Image layout annotations

┄┄┄┄┄┄┄┄┄┄┄┄┄┄┄┄┄┄┄┄

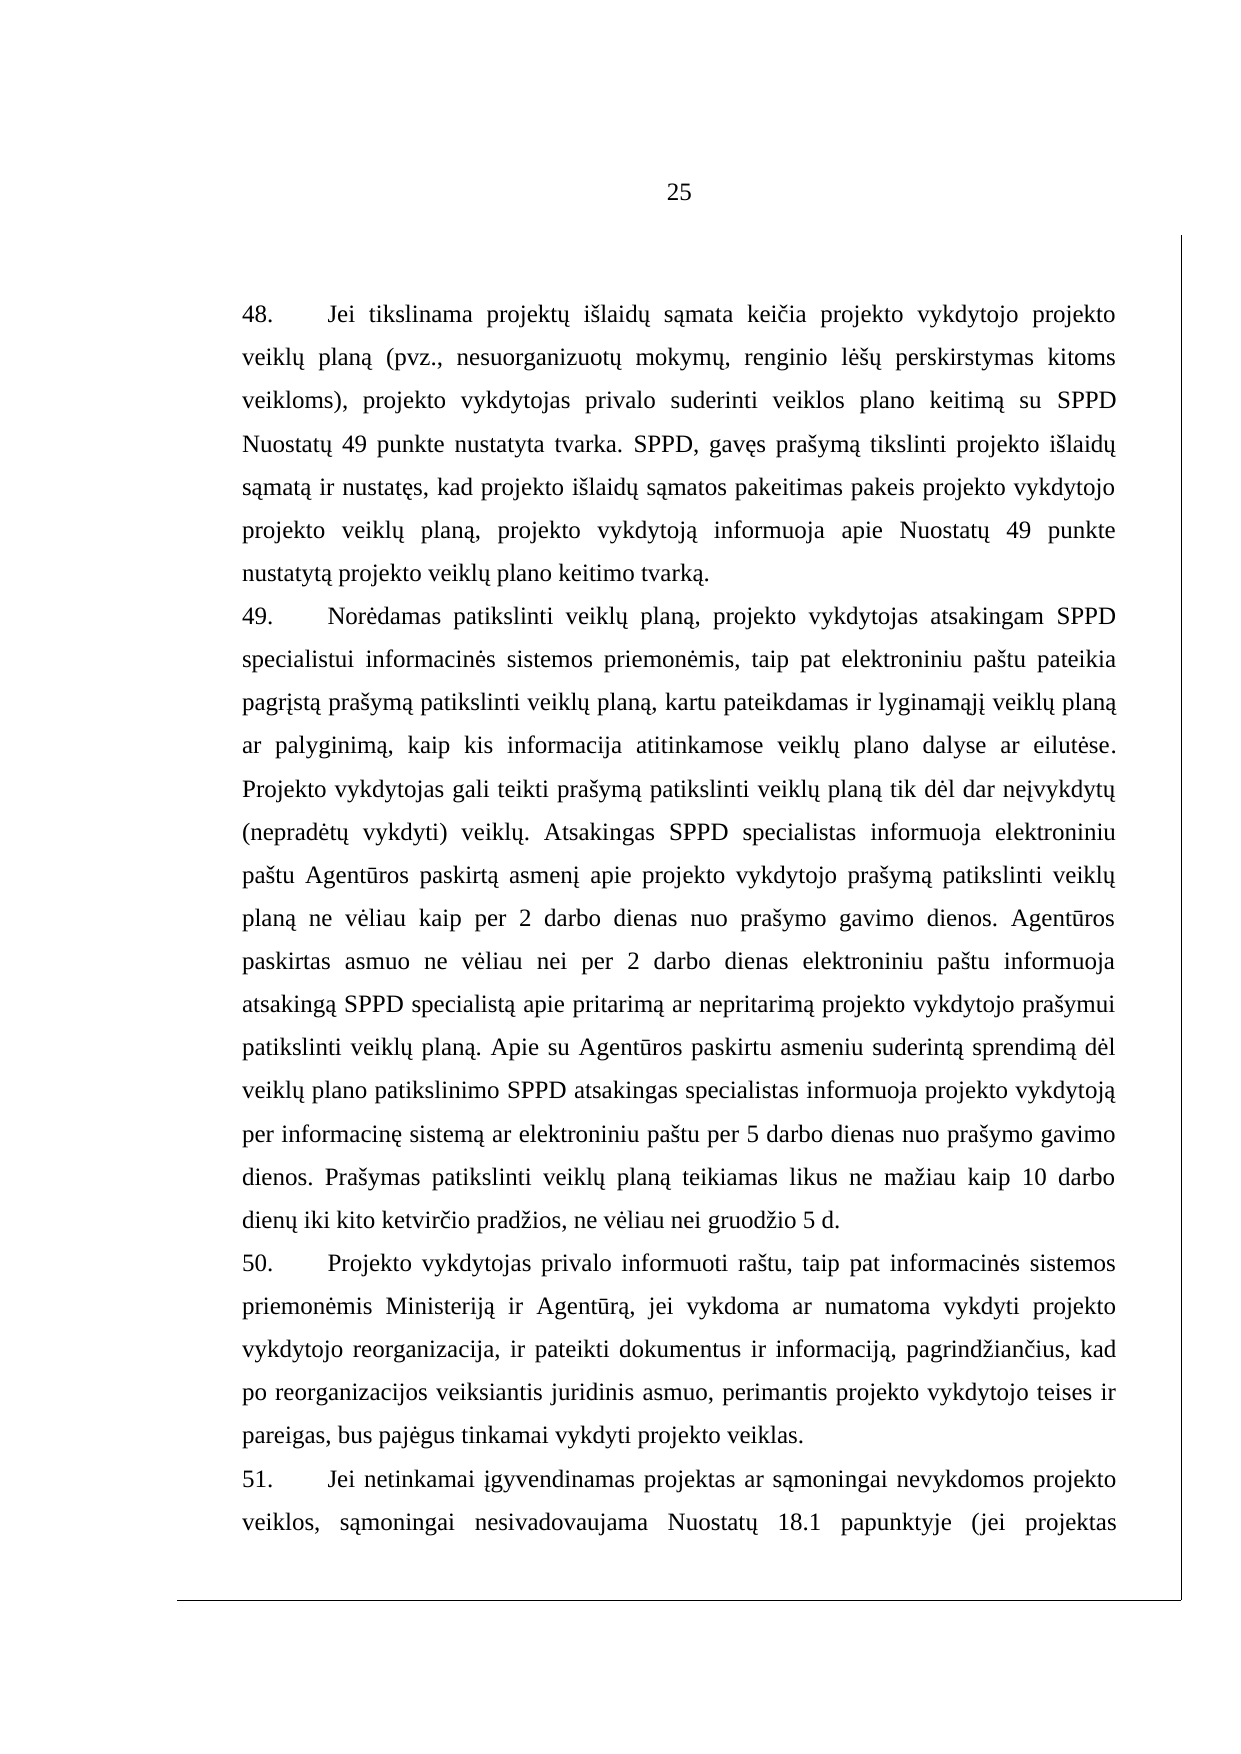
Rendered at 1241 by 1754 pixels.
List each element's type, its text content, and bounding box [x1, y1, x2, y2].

text 49. Norėdamas patikslinti veiklų planą, projekto vykdytojas atsakingam SPPD specialistui informacinės sistemos priemonėmis, taip pat elektroniniu paštu pateikia pagrįstą prašymą patikslinti veiklų planą, kartu pateikdamas ir lyginamąjį veiklų planą ar palyginimą, kaip kis informacija atitinkamose veiklų plano dalyse ar eilutėse. Projekto vykdytojas gali teikti prašymą patikslinti veiklų planą tik dėl dar neįvykdytų (nepradėtų vykdyti) veiklų. Atsakingas SPPD specialistas informuoja elektroniniu paštu Agentūros paskirtą asmenį apie projekto vykdytojo prašymą patikslinti veiklų planą ne vėliau kaip per 2 darbo dienas nuo prašymo gavimo dienos. Agentūros paskirtas asmuo ne vėliau nei per 2 darbo dienas elektroniniu paštu informuoja atsakingą SPPD specialistą apie pritarimą ar nepritarimą projekto vykdytojo prašymui patikslinti veiklų planą. Apie su Agentūros paskirtu asmeniu suderintą sprendimą dėl veiklų plano patikslinimo SPPD atsakingas specialistas informuoja projekto vykdytoją per informacinę sistemą ar elektroniniu paštu per 5 darbo dienas nuo prašymo gavimo dienos. Prašymas patikslinti veiklų planą teikiamas likus ne mažiau kaip 10 darbo dienų iki kito ketvirčio pradžios, ne vėliau nei gruodžio 5 d. [177, 537, 1181, 1183]
text 51. Jei netinkamai įgyvendinamas projektas ar sąmoningai nevykdomos projekto veiklos, sąmoningai nesivadovaujama Nuostatų 18.1 papunktyje (jei projektas vykdomas pagal A priemonę) ar 19.1 papunktyje (jei projektas vykdomas pagal B priemonę) nustatytais esminiais kiekybiniais rodikliais, t. y. esminių kiekybinių rodiklių ar jų dalies nepavyksta pasiekti, taisyklių 110 punkte nustatyta tvarka gali būt taikomos šios sankcijos: [177, 1399, 1181, 1600]
text 48. Jei tikslinama projektų išlaidų sąmata keičia projekto vykdytojo projekto veiklų planą (pvz., nesuorganizuotų mokymų, renginio lėšų perskirstymas kitoms veikloms), projekto vykdytojas privalo suderinti veiklos plano keitimą su SPPD Nuostatų 49 punkte nustatyta tvarka. SPPD, gavęs prašymą tikslinti projekto išlaidų sąmatą ir nustatęs, kad projekto išlaidų sąmatos pakeitimas pakeis projekto vykdytojo projekto veiklų planą, projekto vykdytoją informuoja apie Nuostatų 49 punkte nustatytą projekto veiklų plano keitimo tvarką. [177, 235, 1181, 537]
text 50. Projekto vykdytojas privalo informuoti raštu, taip pat informacinės sistemos priemonėmis Ministeriją ir Agentūrą, jei vykdoma ar numatoma vykdyti projekto vykdytojo reorganizacija, ir pateikti dokumentus ir informaciją, pagrindžiančius, kad po reorganizacijos veiksiantis juridinis asmuo, perimantis projekto vykdytojo teises ir pareigas, bus pajėgus tinkamai vykdyti projekto veiklas. [177, 1183, 1181, 1399]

┄┄┄┄┄┄┄┄┄┄┄┄┄┄┄┄┄┄┄┄

TASK
Can you render the lines of the entries above as a numbered list, omitting blank lines and leaving out the pictures?

ANSWER FOR THIS EXERCISE
1. Rendered at 1241 by 1754 pixels.
2. List each element's type, its text content, and bounding box [x1, y1, x2, y2].
3. text 49. Norėdamas patikslinti veiklų planą, projekto vykdytojas atsakingam SPPD specialistui informacinės sistemos priemonėmis, taip pat elektroniniu paštu pateikia pagrįstą prašymą patikslinti veiklų planą, kartu pateikdamas ir lyginamąjį veiklų planą ar palyginimą, kaip kis informacija atitinkamose veiklų plano dalyse ar eilutėse. Projekto vykdytojas gali teikti prašymą patikslinti veiklų planą tik dėl dar neįvykdytų (nepradėtų vykdyti) veiklų. Atsakingas SPPD specialistas informuoja elektroniniu paštu Agentūros paskirtą asmenį apie projekto vykdytojo prašymą patikslinti veiklų planą ne vėliau kaip per 2 darbo dienas nuo prašymo gavimo dienos. Agentūros paskirtas asmuo ne vėliau nei per 2 darbo dienas elektroniniu paštu informuoja atsakingą SPPD specialistą apie pritarimą ar nepritarimą projekto vykdytojo prašymui patikslinti veiklų planą. Apie su Agentūros paskirtu asmeniu suderintą sprendimą dėl veiklų plano patikslinimo SPPD atsakingas specialistas informuoja projekto vykdytoją per informacinę sistemą ar elektroniniu paštu per 5 darbo dienas nuo prašymo gavimo dienos. Prašymas patikslinti veiklų planą teikiamas likus ne mažiau kaip 10 darbo dienų iki kito ketvirčio pradžios, ne vėliau nei gruodžio 5 d. [177, 537, 1181, 1183]
4. text 51. Jei netinkamai įgyvendinamas projektas ar sąmoningai nevykdomos projekto veiklos, sąmoningai nesivadovaujama Nuostatų 18.1 papunktyje (jei projektas vykdomas pagal A priemonę) ar 19.1 papunktyje (jei projektas vykdomas pagal B priemonę) nustatytais esminiais kiekybiniais rodikliais, t. y. esminių kiekybinių rodiklių ar jų dalies nepavyksta pasiekti, taisyklių 110 punkte nustatyta tvarka gali būt taikomos šios sankcijos: [177, 1399, 1181, 1600]
5. text 48. Jei tikslinama projektų išlaidų sąmata keičia projekto vykdytojo projekto veiklų planą (pvz., nesuorganizuotų mokymų, renginio lėšų perskirstymas kitoms veikloms), projekto vykdytojas privalo suderinti veiklos plano keitimą su SPPD Nuostatų 49 punkte nustatyta tvarka. SPPD, gavęs prašymą tikslinti projekto išlaidų sąmatą ir nustatęs, kad projekto išlaidų sąmatos pakeitimas pakeis projekto vykdytojo projekto veiklų planą, projekto vykdytoją informuoja apie Nuostatų 49 punkte nustatytą projekto veiklų plano keitimo tvarką. [177, 235, 1181, 537]
6. text 50. Projekto vykdytojas privalo informuoti raštu, taip pat informacinės sistemos priemonėmis Ministeriją ir Agentūrą, jei vykdoma ar numatoma vykdyti projekto vykdytojo reorganizacija, ir pateikti dokumentus ir informaciją, pagrindžiančius, kad po reorganizacijos veiksiantis juridinis asmuo, perimantis projekto vykdytojo teises ir pareigas, bus pajėgus tinkamai vykdyti projekto veiklas. [177, 1183, 1181, 1399]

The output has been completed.